India lost Retrospective taxation case to Cairn

Synopsis: In a 2nd setback after Vodafone case, Indian government has lost an International arbitration case to energy giant Cairn, on the issue of retrospective taxation.  


  • The Indian government has lost an international arbitration case to energy giant Cairn Plc over the retrospective levy of taxes, and has been asked to pay damages worth RS. 8000 crore to the UK firm. 
  • This is the second setback for Indian government related to retrospective taxation after it lost the arbitration case against Vodafone. 

What is retrospective taxation?  

Retrospective taxation allows a country to pass a rule on taxing certain products, items or services and deals and charge companies from a time behind the date on which the law is passed. 

  • Countries use this route to correct any anomalies in their taxation policies that have, in the past, allowed companies to take advantage of such loopholes. 

Apart from India, many countries including the USA, the UK, the Netherlands, Canada, Belgium, Australia and Italy have retrospectively taxed companies. 

What is the case? 

The case pertains to the tax demand related to an alleged Rs24,500 crore worth capital gains it made in 2006 while transferring all its shares of Cairn India Holdings to a new company, Cairn India, and got it listed on the stock exchanges.  

However, Cairn argued the retroactive application of a newly enacted law is a breach by India of its obligations under the Treaty [UK-India Bilateral Investment Treaty] to treat Cairn and its investments fairly and equitably and refrain from unlawfully expropriating Cairn’s assets.  

  • Owing to different interpretations of capital gains, the company refused to pay the tax. 
  • This prompted cases being filed at the Income Tax Appellate Tribunal (ITAT) and the High Court. 

What is the verdict of Court? 

The Permanent Court of Arbitration at The Hague has maintained that the Cairn tax issue is not a tax dispute but a tax-related investment dispute and, hence, it falls under its jurisdiction. 

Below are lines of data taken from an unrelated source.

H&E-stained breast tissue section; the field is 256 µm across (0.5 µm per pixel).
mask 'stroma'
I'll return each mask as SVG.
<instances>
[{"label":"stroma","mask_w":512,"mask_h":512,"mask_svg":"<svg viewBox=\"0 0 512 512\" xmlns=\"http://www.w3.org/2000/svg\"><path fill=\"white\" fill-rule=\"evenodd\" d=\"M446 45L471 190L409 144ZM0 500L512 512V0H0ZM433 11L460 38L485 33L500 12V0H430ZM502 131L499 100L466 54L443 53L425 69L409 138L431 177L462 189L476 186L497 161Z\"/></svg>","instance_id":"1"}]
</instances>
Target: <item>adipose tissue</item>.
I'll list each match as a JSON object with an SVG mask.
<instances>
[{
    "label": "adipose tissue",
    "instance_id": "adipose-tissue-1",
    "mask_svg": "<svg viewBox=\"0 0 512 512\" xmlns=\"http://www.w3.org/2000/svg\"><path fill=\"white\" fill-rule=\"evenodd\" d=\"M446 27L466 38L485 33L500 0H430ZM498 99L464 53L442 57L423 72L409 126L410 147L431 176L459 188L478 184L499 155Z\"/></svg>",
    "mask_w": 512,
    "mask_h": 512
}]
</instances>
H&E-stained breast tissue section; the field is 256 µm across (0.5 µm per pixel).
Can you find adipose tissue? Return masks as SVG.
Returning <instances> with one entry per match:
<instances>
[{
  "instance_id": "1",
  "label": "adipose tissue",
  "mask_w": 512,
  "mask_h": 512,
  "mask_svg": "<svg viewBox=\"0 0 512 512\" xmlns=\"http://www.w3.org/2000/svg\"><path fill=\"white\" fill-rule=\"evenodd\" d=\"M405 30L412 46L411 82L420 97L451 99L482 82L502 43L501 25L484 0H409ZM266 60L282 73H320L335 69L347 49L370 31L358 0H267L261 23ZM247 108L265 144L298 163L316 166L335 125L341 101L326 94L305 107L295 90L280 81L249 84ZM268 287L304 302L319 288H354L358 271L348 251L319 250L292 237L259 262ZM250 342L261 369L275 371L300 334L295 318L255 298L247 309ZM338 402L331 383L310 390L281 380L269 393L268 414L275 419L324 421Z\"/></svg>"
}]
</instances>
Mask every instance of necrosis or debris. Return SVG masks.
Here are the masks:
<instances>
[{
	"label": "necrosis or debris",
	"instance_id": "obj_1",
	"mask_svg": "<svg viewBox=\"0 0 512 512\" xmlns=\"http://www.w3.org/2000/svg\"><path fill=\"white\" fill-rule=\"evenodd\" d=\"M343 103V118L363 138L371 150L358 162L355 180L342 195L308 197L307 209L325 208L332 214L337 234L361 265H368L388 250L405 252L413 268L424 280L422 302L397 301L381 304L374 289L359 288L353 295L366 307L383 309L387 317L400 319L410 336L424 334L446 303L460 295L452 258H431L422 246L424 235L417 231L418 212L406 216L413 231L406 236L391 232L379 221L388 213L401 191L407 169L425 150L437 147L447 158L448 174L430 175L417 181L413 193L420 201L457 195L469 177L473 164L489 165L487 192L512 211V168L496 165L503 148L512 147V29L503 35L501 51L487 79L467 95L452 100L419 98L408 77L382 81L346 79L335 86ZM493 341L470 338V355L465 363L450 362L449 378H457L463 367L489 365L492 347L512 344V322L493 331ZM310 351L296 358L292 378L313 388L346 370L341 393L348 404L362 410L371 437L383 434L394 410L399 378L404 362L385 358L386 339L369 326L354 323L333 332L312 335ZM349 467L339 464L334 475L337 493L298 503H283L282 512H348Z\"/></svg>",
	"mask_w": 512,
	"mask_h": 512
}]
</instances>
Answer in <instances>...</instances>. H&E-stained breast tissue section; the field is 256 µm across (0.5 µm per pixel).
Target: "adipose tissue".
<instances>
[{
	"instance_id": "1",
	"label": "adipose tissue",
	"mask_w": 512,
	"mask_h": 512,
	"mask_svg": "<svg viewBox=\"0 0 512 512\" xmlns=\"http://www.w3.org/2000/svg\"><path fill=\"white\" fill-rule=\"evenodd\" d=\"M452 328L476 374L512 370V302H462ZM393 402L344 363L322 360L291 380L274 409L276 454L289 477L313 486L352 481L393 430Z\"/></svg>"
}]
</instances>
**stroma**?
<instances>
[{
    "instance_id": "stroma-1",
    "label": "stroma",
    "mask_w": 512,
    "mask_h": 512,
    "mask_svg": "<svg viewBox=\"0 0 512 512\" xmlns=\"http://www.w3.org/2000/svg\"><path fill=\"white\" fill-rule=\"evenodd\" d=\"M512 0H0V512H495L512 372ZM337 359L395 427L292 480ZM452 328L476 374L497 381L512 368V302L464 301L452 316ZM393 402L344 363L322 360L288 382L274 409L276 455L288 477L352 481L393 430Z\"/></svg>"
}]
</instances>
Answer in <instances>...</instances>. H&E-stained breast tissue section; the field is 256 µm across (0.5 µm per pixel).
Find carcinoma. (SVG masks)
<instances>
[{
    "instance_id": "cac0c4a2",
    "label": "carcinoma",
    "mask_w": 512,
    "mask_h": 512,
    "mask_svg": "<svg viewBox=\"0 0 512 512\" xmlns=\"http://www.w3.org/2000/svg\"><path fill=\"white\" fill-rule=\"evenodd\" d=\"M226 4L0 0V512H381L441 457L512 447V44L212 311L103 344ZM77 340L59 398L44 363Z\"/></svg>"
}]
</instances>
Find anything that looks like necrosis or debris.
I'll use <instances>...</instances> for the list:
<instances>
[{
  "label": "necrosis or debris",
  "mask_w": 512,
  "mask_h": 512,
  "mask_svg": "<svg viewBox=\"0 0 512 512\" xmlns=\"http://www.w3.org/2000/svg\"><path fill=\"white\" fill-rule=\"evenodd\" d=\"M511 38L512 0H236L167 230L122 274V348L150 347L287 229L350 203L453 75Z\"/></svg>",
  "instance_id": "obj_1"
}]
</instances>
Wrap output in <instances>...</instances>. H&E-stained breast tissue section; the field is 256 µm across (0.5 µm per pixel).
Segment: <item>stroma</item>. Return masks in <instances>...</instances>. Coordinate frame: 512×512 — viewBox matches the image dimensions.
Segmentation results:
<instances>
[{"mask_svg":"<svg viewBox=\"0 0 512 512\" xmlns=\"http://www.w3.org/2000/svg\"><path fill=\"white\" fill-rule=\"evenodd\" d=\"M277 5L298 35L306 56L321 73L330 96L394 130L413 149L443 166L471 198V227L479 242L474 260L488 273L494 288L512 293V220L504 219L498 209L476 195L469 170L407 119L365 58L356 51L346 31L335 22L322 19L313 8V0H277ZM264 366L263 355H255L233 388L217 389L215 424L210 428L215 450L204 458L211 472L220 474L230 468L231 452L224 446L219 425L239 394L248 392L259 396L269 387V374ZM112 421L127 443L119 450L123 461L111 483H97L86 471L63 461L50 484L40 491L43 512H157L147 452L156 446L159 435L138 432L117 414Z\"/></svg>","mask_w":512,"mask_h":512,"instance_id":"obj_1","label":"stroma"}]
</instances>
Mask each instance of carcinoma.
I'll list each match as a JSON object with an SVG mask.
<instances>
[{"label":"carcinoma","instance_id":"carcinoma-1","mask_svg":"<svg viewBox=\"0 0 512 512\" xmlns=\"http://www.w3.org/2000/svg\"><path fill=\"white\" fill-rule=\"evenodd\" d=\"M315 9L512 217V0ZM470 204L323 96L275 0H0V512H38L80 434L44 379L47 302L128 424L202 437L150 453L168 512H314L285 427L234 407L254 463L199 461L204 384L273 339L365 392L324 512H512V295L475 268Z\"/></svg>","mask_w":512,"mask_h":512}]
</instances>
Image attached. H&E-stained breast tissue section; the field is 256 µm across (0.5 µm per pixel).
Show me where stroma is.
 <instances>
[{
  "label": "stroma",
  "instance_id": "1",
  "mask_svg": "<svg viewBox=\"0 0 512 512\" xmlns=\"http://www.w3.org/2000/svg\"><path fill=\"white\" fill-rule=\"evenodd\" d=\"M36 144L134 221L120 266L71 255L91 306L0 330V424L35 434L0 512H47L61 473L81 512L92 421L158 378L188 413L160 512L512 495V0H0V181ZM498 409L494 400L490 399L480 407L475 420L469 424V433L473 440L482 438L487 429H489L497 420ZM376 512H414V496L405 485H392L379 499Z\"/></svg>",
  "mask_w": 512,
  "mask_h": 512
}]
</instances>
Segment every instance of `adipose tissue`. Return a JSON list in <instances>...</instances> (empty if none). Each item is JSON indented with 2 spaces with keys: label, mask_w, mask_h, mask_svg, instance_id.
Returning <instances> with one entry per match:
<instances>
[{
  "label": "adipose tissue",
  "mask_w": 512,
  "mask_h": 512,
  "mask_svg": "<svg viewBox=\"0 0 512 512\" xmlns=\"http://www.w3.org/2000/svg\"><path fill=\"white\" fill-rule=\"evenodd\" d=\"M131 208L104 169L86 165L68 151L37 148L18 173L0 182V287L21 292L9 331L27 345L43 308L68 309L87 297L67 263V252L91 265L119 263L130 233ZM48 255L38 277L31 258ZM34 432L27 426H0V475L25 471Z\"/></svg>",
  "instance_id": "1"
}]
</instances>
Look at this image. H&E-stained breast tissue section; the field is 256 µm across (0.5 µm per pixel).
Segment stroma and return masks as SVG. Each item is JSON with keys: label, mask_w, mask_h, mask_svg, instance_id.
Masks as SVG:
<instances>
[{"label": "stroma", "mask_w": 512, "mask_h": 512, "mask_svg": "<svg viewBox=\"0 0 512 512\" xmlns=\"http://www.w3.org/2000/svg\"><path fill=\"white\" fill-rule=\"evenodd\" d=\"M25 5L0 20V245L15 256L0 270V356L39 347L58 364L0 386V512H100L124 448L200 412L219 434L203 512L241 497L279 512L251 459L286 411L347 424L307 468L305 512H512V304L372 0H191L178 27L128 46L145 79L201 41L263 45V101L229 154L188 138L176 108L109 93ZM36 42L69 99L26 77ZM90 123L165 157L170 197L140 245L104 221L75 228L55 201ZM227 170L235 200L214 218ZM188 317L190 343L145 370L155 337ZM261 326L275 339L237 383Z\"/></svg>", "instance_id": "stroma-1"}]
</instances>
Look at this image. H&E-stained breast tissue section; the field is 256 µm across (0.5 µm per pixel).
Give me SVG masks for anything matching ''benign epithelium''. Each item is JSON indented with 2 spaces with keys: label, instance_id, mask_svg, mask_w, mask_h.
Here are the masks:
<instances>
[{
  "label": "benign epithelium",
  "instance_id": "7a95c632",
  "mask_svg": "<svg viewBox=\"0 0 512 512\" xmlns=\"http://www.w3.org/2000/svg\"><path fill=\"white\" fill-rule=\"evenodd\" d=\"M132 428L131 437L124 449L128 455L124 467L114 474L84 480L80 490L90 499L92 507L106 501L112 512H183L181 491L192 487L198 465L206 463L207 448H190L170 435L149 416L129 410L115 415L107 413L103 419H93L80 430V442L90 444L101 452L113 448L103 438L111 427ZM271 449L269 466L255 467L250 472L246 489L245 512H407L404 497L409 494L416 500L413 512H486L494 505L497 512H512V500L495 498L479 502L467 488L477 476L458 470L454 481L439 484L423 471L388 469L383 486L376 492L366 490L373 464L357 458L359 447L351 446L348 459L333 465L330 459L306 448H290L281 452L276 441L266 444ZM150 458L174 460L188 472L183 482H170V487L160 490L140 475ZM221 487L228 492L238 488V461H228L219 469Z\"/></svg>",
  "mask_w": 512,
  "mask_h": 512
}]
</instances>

  • India’s demand in past taxes, it said, was in breach of fair treatment under the UK-India Bilateral Investment Treaty. 
  • The GOI was ordered to compensate for the total harm suffered together with interest and cost of arbitration.  

The order does not contain a provision for challenge or appeal. Moreover, Cairn can use the arbitration award to approach courts in countries such as the UK to seize any property owned by India overseas to recover the money if the award is not honored.  

Way forward- 

Government needs to assured global investors that concerns over retrospective taxation would be taken care of.